§ **Information supplied**:
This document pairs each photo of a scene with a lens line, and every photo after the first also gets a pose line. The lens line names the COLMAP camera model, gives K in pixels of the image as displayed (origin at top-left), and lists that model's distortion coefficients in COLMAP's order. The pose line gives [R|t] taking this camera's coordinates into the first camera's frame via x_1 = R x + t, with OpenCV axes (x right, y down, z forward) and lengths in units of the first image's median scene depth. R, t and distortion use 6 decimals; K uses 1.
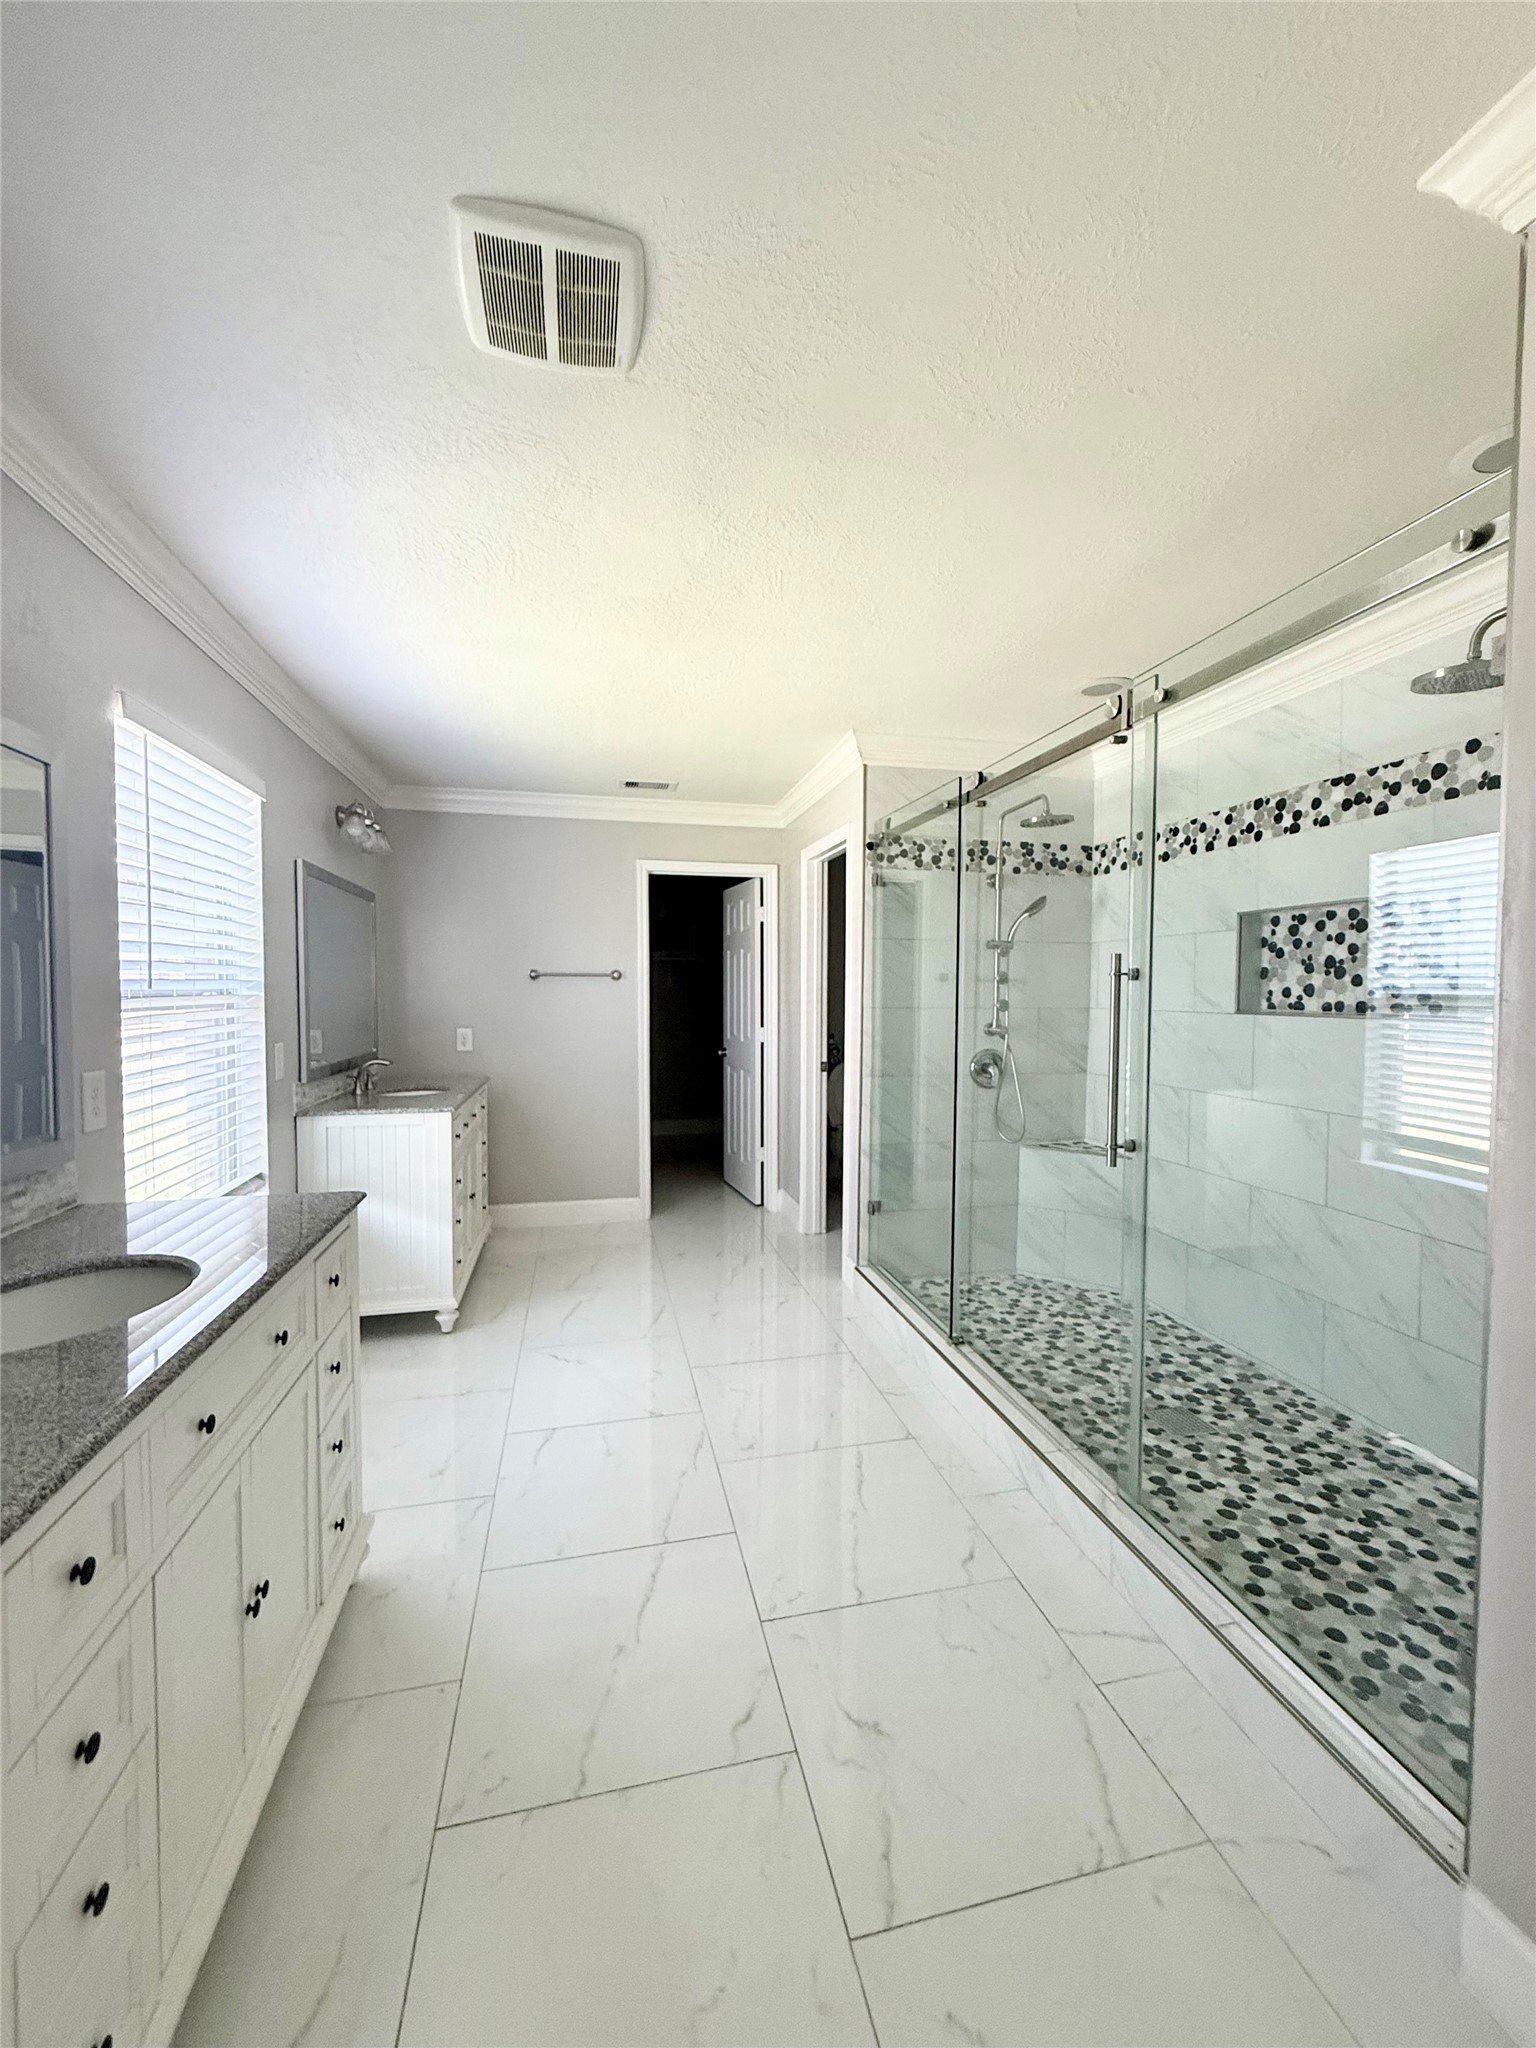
lens RADIAL K [[818.7, 0, 775.3], [0, 818.7, 1019.2], [0, 0, 1]] dist [0.000369, -0.000115]
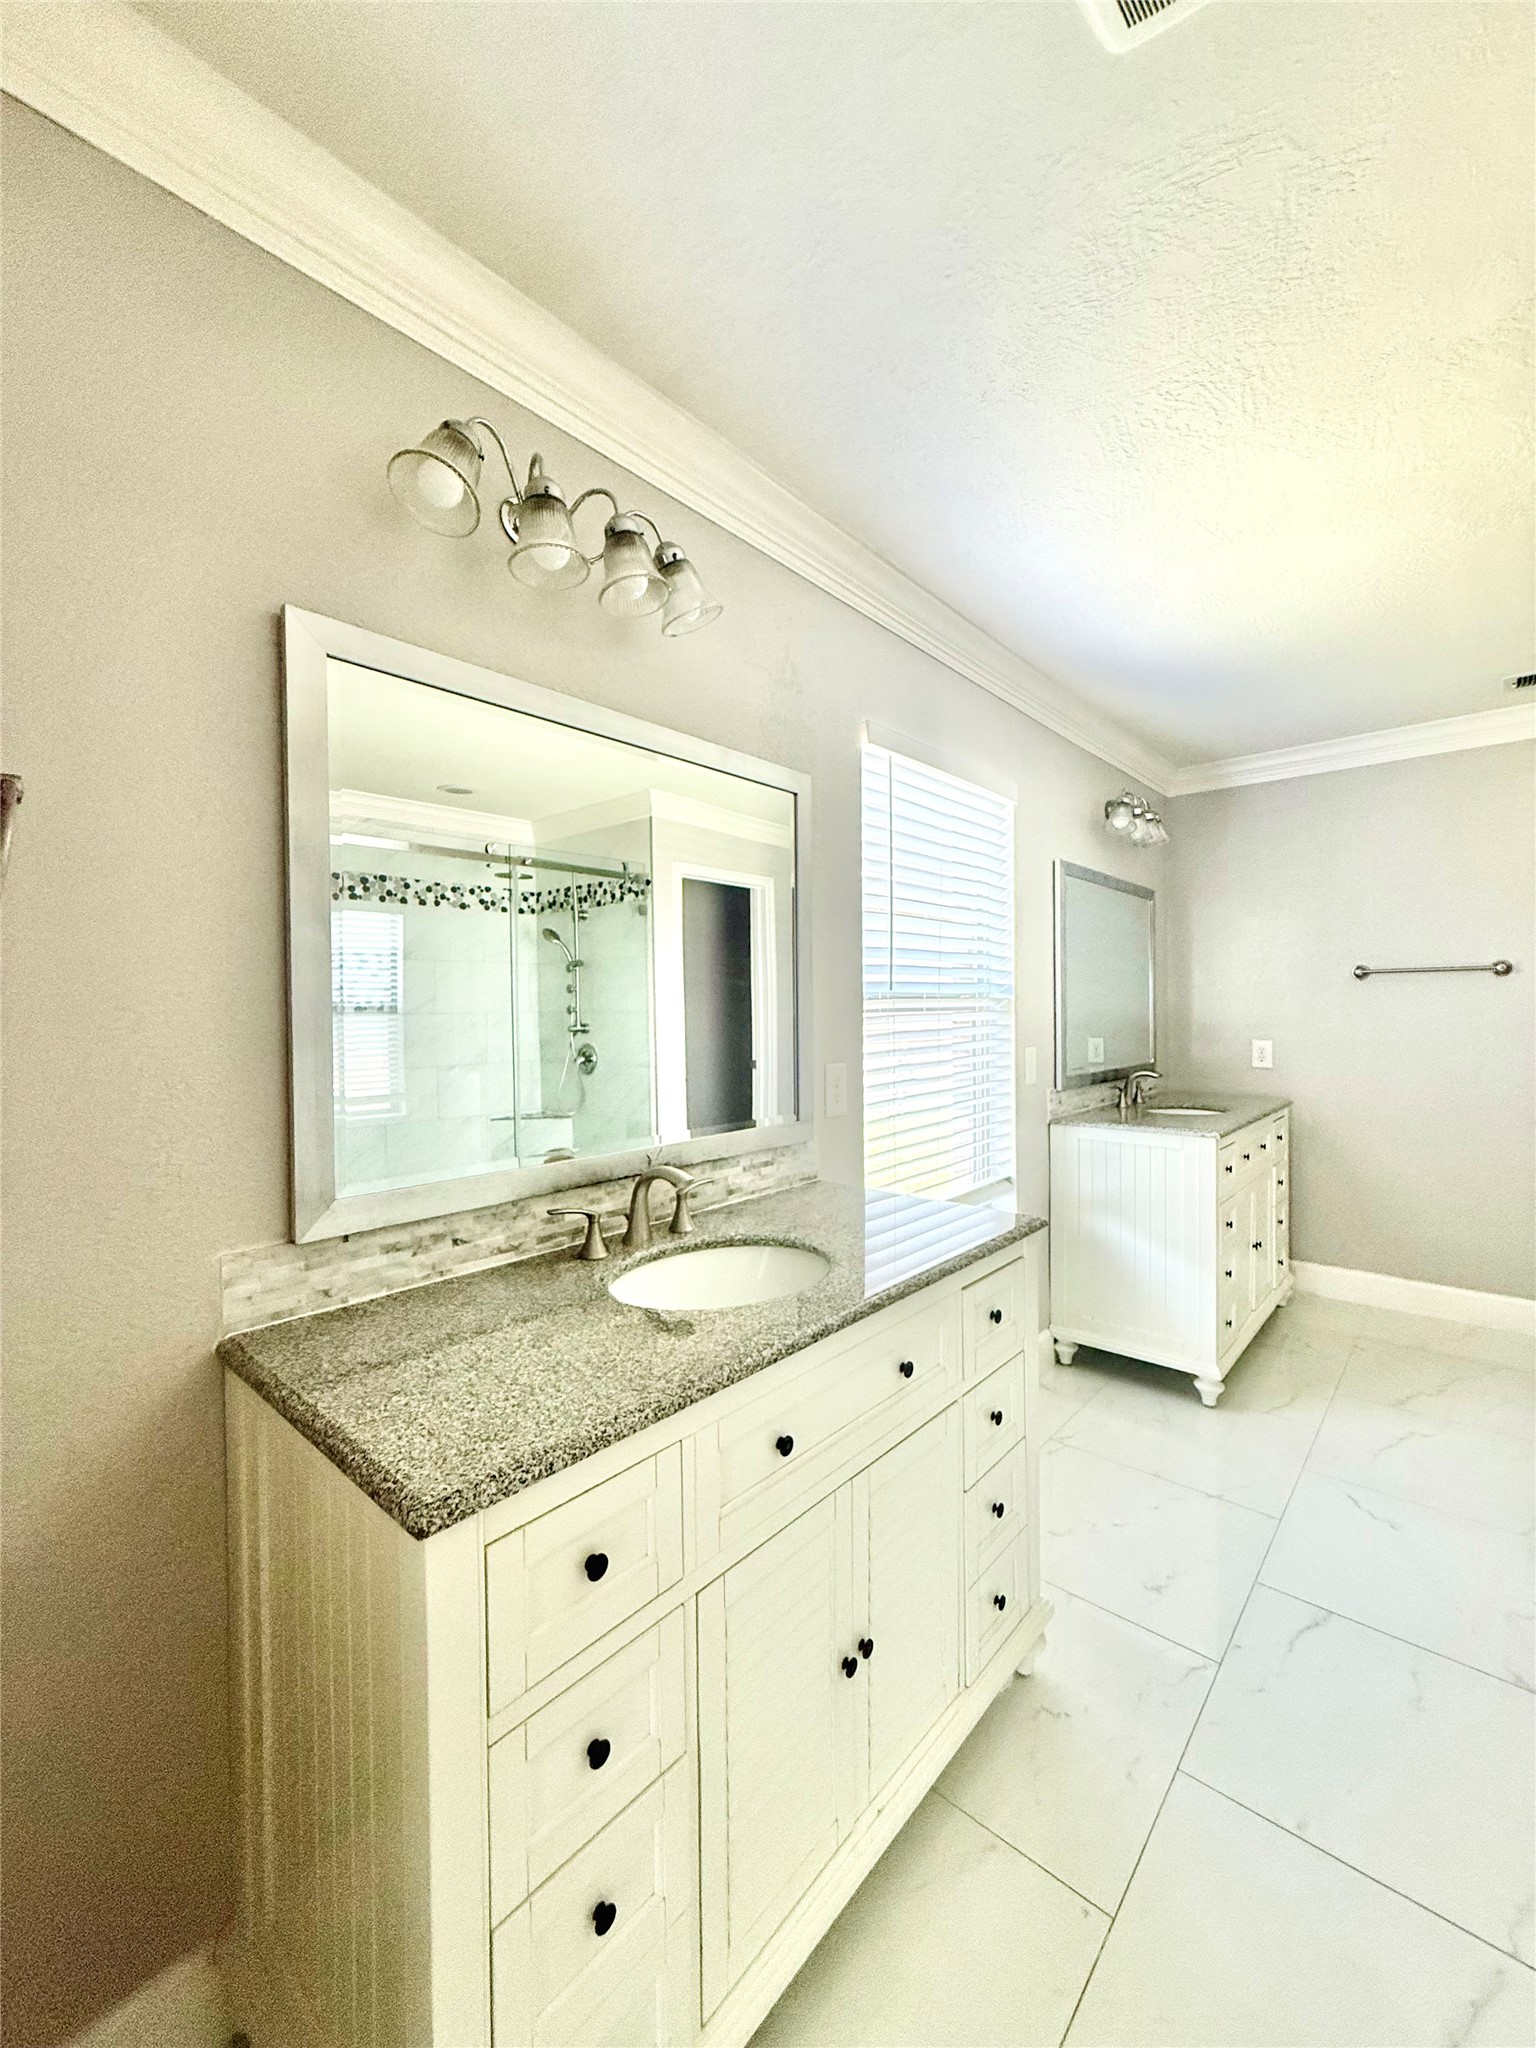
lens RADIAL K [[818.7, 0, 775.3], [0, 818.7, 1019.2], [0, 0, 1]] dist [0.000369, -0.000115]
pose [[0.579411, 0.003221, -0.815029, 0.018214], [-0.018025, 0.999798, -0.008863, 0.008944], [0.814836, 0.019827, 0.579353, 0.166899]]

§ **Work required**: Every line above is to be written out unchanged, with the pictures omitted.

§ **Output for this task**:
This document pairs each photo of a scene with a lens line, and every photo after the first also gets a pose line. The lens line names the COLMAP camera model, gives K in pixels of the image as displayed (origin at top-left), and lists that model's distortion coefficients in COLMAP's order. The pose line gives [R|t] taking this camera's coordinates into the first camera's frame via x_1 = R x + t, with OpenCV axes (x right, y down, z forward) and lengths in units of the first image's median scene depth. R, t and distortion use 6 decimals; K uses 1.
lens RADIAL K [[818.7, 0, 775.3], [0, 818.7, 1019.2], [0, 0, 1]] dist [0.000369, -0.000115]
lens RADIAL K [[818.7, 0, 775.3], [0, 818.7, 1019.2], [0, 0, 1]] dist [0.000369, -0.000115]
pose [[0.579411, 0.003221, -0.815029, 0.018214], [-0.018025, 0.999798, -0.008863, 0.008944], [0.814836, 0.019827, 0.579353, 0.166899]]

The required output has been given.